MATERIAL PROVIDED: Begin

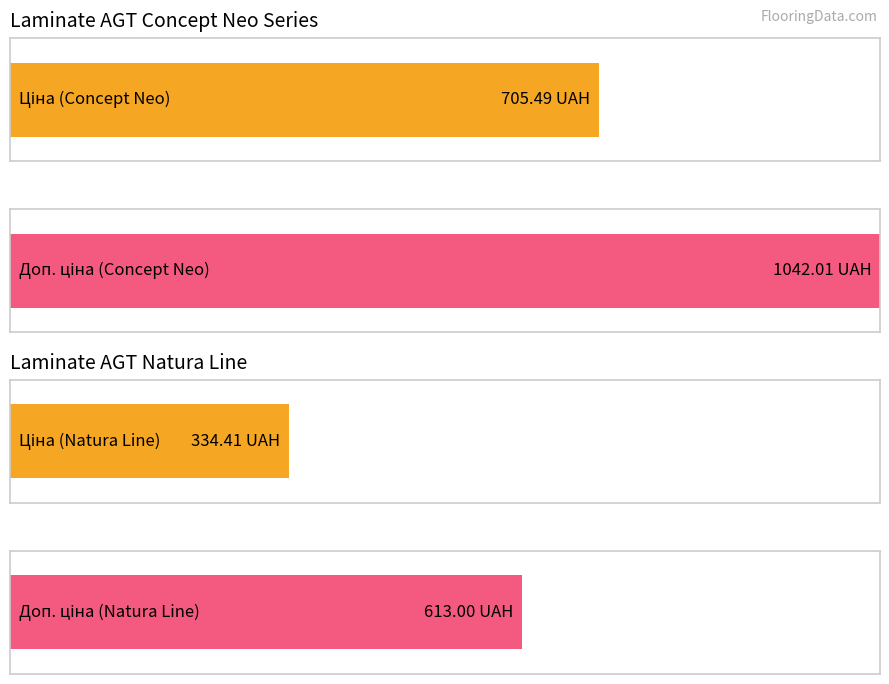

The Доп. ціна series shows 271.4 at 259552212. True or false?

False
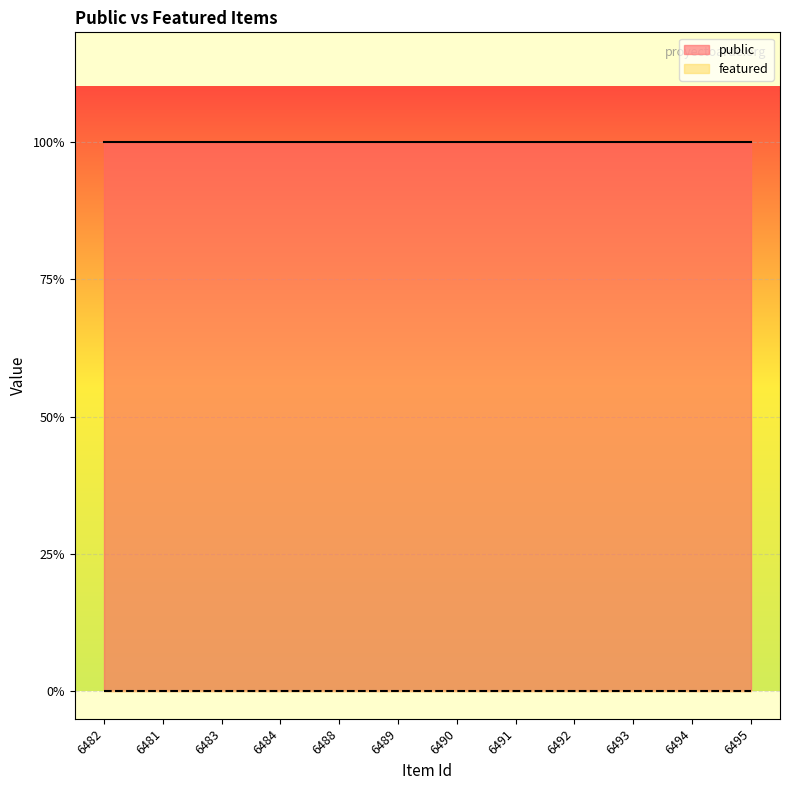

The public series shows 1 at 6489. True or false?

True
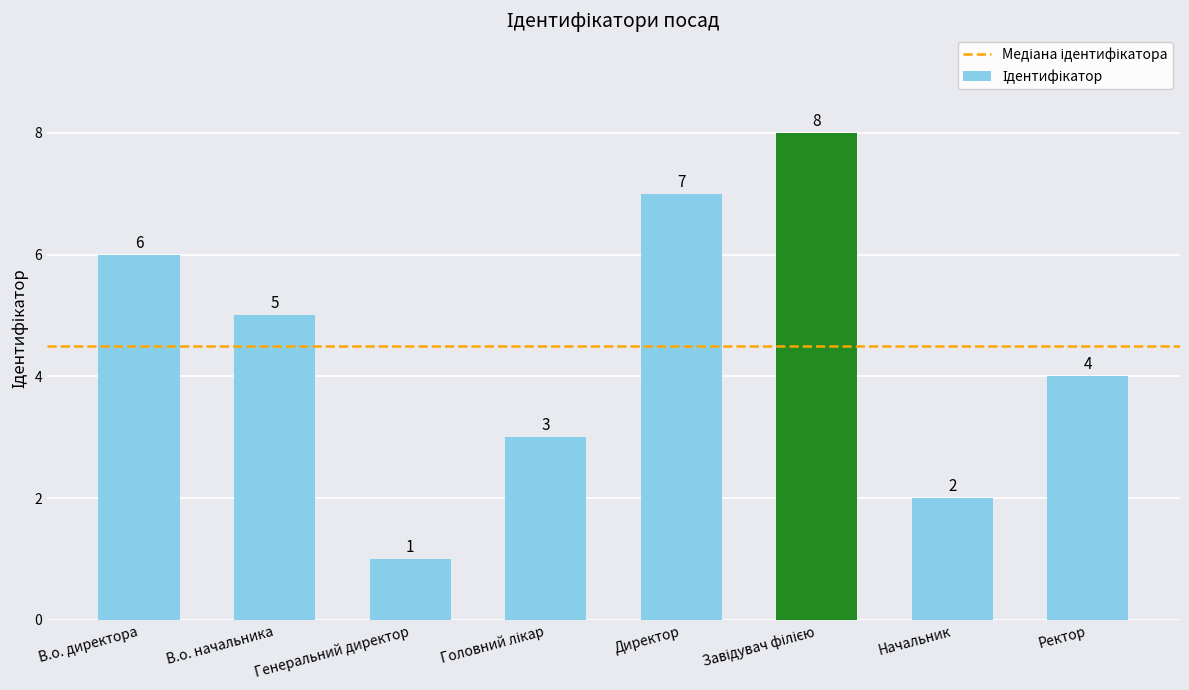

What is the difference between the second highest and second lowest values?

5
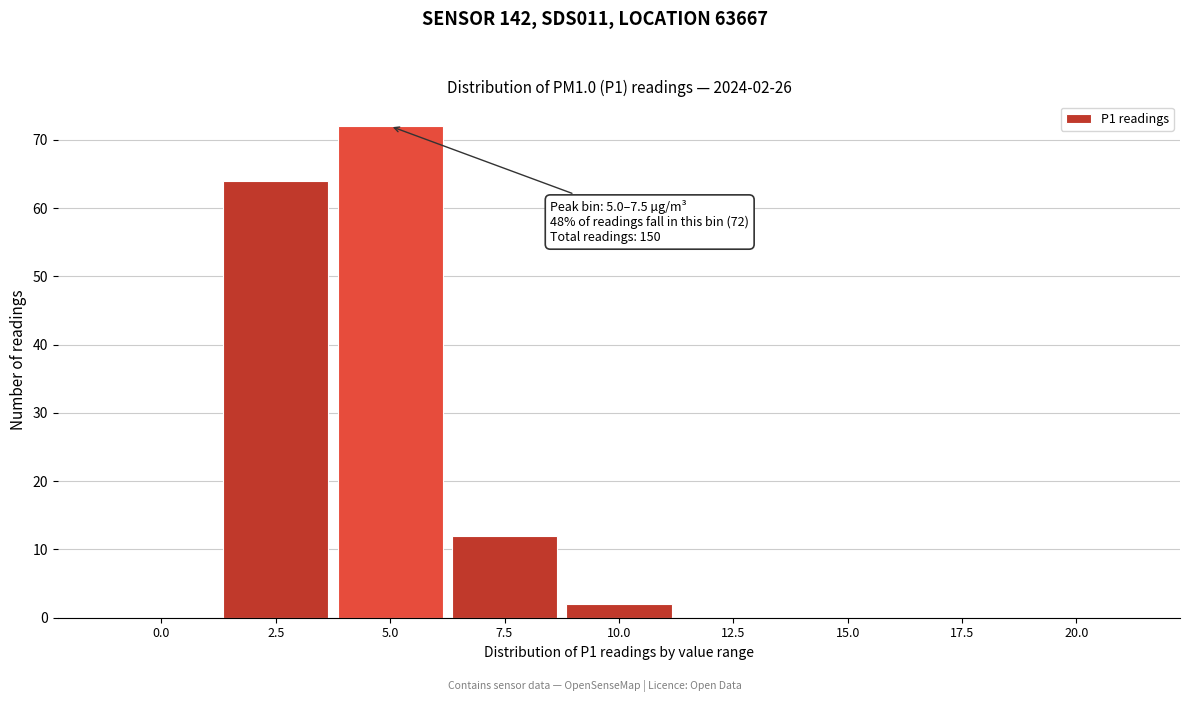

Reading left to right, what are all the values shown in this chart?

0.0=0	2.5=64	5.0=72	7.5=12	10.0=2	12.5=0	15.0=0	17.5=0	20.0=0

MATERIAL PROVIDED: End

_ACTIVITY_. Reproduce all of the entries above word for word, omitting the pictures.

_COMPLETED TASK_.
The Доп. ціна series shows 271.4 at 259552212. True or false?

False

The public series shows 1 at 6489. True or false?

True

What is the difference between the second highest and second lowest values?

5

Reading left to right, what are all the values shown in this chart?

0.0=0	2.5=64	5.0=72	7.5=12	10.0=2	12.5=0	15.0=0	17.5=0	20.0=0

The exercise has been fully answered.